Dans la seconde partie intitulée « Le cri », l’auteur affirme qu’il est trop tard pour intervenir et que la bataille est déjà perdue : « pauvres fous! nous cherchions encore sous nos visages crayeux les mots et les gestes du changement, les mots et les gestes de l'identité librement reconnue. pauvres fous! // fini le temps des mots! / il faut passer à autre chose ».
Les « grippe-cerveaux » ont déjà mis au pas la société, ce que symbolise les « poubelles-mangeoires » : « mais ses poubelles multicolores continuent de s'entasser. / ses poubelles scintillantes montrent leurs tripes fleuries et leurs fleurs farcies. / la ville ne bascule plus et tout va bien pour les pauvres petites bêtes à gestes qui vivent accroupies autour des poubelles-mangeoires-célestes. / tout va bien pour les pauvres petites bêtes à gestes qui fouillent et grignotent dans les poubelles. » Le citoyen repu, il est facile de le manipuler, de lui faire gober n’importe quoi : « Quelqu’un regarde partout dans ma tête. / quelqu’un qui joue de la clef dans mes serrures ».
Pour terminer son recueil, Grenier règle ses comptes avec le milieu artistique : il passe à tabac les « criticateurs-à-poulx », les « épouvantails des salons littéracrétinaires », les « poétiartistes du fleuve et de la terre, du pain de ménage et du sirop d’érable ». On comprend que pour lui, artiste et engagé sont des mots indissociables.

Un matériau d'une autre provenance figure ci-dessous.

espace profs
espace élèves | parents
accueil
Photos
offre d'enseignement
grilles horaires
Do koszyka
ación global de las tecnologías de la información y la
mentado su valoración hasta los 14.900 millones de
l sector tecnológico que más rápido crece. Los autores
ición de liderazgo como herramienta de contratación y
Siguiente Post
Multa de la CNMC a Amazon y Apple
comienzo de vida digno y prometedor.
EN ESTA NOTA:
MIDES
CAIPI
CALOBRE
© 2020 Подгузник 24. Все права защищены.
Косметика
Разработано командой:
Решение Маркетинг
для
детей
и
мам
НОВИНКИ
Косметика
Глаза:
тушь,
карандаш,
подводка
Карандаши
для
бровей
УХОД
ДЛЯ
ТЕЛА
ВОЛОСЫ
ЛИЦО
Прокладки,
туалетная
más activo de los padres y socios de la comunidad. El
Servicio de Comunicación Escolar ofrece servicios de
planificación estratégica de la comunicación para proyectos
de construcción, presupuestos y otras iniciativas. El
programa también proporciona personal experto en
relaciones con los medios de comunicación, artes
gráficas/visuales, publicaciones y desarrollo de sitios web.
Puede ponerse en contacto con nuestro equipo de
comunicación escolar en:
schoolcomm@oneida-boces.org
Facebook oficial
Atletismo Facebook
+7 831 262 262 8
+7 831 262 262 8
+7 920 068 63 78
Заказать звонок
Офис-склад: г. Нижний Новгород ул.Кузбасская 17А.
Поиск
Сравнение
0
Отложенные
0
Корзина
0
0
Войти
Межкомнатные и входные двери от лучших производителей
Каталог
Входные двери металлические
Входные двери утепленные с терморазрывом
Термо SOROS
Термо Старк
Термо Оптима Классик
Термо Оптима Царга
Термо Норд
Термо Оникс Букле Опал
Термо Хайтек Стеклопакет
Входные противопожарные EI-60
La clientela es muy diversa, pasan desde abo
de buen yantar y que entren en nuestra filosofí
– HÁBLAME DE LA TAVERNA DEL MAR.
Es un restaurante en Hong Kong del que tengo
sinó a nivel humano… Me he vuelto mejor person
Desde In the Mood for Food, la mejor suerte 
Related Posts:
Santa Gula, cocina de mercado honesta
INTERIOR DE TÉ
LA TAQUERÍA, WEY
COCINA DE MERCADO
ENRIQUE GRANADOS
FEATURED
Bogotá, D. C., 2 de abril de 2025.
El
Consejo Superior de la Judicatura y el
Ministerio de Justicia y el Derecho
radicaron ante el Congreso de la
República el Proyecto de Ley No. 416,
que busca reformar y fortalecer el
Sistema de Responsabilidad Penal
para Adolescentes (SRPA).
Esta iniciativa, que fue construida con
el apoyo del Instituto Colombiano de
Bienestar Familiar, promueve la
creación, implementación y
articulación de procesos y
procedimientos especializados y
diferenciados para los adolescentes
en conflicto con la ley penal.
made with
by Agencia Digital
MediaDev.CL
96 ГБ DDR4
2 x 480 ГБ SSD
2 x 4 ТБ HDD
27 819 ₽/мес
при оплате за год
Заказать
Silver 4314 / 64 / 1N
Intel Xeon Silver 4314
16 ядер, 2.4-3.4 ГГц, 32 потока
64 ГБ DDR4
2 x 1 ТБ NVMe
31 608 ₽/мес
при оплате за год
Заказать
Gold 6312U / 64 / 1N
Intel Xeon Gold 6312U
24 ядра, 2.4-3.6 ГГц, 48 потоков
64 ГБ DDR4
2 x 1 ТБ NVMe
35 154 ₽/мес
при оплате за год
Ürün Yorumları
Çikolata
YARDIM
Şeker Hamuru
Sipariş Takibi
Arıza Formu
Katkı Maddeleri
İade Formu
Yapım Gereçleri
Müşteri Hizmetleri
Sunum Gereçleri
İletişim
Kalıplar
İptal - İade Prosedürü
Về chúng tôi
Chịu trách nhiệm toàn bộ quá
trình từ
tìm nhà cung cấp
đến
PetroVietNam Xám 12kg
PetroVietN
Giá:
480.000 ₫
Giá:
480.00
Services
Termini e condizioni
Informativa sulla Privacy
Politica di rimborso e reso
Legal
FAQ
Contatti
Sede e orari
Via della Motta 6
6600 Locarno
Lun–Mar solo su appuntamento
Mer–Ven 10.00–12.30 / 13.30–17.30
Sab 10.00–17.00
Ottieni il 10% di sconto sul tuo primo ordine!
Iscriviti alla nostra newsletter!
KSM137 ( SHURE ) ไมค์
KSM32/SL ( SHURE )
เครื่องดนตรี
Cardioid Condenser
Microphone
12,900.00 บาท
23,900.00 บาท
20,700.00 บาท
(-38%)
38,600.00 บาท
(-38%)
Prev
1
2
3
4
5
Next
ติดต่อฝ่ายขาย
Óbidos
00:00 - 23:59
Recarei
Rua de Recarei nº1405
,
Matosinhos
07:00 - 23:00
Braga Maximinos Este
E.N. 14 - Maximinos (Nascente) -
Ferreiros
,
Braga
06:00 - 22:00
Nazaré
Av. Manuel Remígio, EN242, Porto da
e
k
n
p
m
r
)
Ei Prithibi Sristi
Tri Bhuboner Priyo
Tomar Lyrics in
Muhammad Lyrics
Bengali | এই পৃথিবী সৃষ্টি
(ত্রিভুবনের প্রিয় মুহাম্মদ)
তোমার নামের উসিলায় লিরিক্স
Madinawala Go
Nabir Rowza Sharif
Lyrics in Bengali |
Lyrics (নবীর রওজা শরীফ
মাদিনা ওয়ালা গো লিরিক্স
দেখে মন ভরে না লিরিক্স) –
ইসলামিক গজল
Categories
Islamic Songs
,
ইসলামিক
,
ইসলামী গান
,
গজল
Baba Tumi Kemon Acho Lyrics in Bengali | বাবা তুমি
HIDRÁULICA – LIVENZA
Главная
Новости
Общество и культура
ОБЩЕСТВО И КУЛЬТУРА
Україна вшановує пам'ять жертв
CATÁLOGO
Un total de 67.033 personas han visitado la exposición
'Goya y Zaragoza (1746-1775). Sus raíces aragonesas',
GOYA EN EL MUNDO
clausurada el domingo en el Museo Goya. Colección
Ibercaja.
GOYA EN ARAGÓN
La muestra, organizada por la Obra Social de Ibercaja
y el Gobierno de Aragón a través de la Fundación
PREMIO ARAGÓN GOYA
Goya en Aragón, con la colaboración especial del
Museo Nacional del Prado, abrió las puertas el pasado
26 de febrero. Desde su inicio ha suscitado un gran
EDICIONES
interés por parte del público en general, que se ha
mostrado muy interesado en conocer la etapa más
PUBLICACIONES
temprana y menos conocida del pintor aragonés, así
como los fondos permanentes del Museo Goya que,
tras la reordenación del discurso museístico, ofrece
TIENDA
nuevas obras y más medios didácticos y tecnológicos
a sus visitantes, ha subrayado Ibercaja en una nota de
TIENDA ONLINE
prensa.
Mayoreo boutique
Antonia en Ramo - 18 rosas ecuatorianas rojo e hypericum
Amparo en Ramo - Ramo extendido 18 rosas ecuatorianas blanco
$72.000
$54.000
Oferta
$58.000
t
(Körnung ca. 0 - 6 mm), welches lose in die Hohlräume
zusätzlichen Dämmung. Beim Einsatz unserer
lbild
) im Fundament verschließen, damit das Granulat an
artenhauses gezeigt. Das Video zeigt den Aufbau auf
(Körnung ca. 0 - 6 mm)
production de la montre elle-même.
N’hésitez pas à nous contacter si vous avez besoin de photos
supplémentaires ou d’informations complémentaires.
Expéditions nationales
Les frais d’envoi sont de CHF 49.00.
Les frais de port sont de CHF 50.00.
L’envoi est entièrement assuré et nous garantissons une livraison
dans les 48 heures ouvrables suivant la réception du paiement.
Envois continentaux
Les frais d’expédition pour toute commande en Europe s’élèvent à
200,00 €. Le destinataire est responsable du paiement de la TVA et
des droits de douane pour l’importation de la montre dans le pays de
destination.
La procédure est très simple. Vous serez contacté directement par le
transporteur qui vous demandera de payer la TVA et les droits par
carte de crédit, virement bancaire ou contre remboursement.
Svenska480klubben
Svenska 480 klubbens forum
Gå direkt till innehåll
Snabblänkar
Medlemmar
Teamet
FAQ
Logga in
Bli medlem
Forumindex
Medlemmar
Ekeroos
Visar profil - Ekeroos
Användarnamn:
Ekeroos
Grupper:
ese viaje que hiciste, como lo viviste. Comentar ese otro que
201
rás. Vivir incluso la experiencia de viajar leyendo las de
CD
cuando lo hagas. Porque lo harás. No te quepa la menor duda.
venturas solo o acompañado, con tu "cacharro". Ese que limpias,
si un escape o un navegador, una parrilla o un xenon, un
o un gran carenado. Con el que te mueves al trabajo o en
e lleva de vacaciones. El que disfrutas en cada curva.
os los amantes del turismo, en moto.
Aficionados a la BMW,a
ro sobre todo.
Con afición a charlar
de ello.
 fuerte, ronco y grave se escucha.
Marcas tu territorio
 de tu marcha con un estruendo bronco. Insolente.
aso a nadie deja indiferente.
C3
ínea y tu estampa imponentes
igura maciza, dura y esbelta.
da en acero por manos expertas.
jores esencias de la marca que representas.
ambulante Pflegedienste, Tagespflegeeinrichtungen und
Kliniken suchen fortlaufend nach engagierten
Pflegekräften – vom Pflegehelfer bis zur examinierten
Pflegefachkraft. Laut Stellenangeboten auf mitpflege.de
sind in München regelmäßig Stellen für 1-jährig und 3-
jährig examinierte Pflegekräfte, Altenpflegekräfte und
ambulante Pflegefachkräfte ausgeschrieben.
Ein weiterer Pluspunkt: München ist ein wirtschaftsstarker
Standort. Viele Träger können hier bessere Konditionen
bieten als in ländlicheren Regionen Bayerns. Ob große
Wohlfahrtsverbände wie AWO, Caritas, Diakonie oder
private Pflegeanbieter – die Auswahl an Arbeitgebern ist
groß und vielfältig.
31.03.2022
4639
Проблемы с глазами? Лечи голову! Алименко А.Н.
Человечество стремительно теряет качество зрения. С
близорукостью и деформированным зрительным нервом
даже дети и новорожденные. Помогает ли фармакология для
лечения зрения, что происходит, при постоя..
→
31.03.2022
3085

Il termine par un cri de guerre, cri de désespoir, comme s’il n’y avait plus rien à changer et que la seule solution était de tout reprendre à zéro : « DÉTRUIRE! DÉTRUIRE! LES GALÉRIENS EN ONT ASSEZ »
Grenier s’inscrit dans une certaine contre-culture bien que son discours soit très policé. Il dénonce davantage le mode de vie de ses concitoyens que les structures sociales. Son écriture se déploie souvent par accumulation, les vers s’étirent et deviennent des phrases. Il use d’une assez grande liberté dans la mise en page, mais n’utilise pas le joual, et ne profère pas de grossièretés, comme Vanier. Les références à la sexualité et à la drogue sont accessoires. À quelques mois d’Octobre 70, il est à se demander si Grenier a été arrêté. Je n’ai pas la réponse.